Growing up, Swiss Steak was one of my favorite dinners. Maybe because I love my grandmother’s canned tomatoes, maybe because it was here my love of low and slow cooking developed, or maybe because Swiss Steak turns the very economical round steak into a tasty, fork tender dish that is always a crowd pleaser for our family of six.
- ¼ cup all-purpose flour
- ½ teaspoon salt
- ¼ teaspoon ground black pepper
- 2 pounds beef round steak, cut 1-inch thick
- 2 tablespoons vegetable oilor bacon drippings
- 2 (14.5 ounce) can diced tomatoes, undrained
- 1 large onion, sliced thin
- 1 teaspoon Worcestershire sauce
- ½ cup beef broth
- Stir flour, salt and black pepper together in a bowl. Sprinkle pieces of steak with mixture, cover with plastic wrap and pound the meat with a meat mallet until about half as thin.
- Heat vegetable oil or bacon drippings in a large, heavy skillet over medium heat, pan sear the beef in the hot oil until browned on both sides, about 7 minutes on each side.

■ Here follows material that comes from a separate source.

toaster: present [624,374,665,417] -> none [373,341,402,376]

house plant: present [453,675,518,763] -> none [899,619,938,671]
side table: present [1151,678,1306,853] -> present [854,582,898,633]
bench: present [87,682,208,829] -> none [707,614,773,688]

- Reduce heat to low, pour in tomatoes with juice, onion, Worcestershire sauce, and broth, cover and simmer 1–2 hours until beef is fork tender. Add more broth or hot water during cooking if needed to prevent burning.
Serve with garlic mashed potatoes. Add a tossed salad and your favorite vegetable to complete your meal.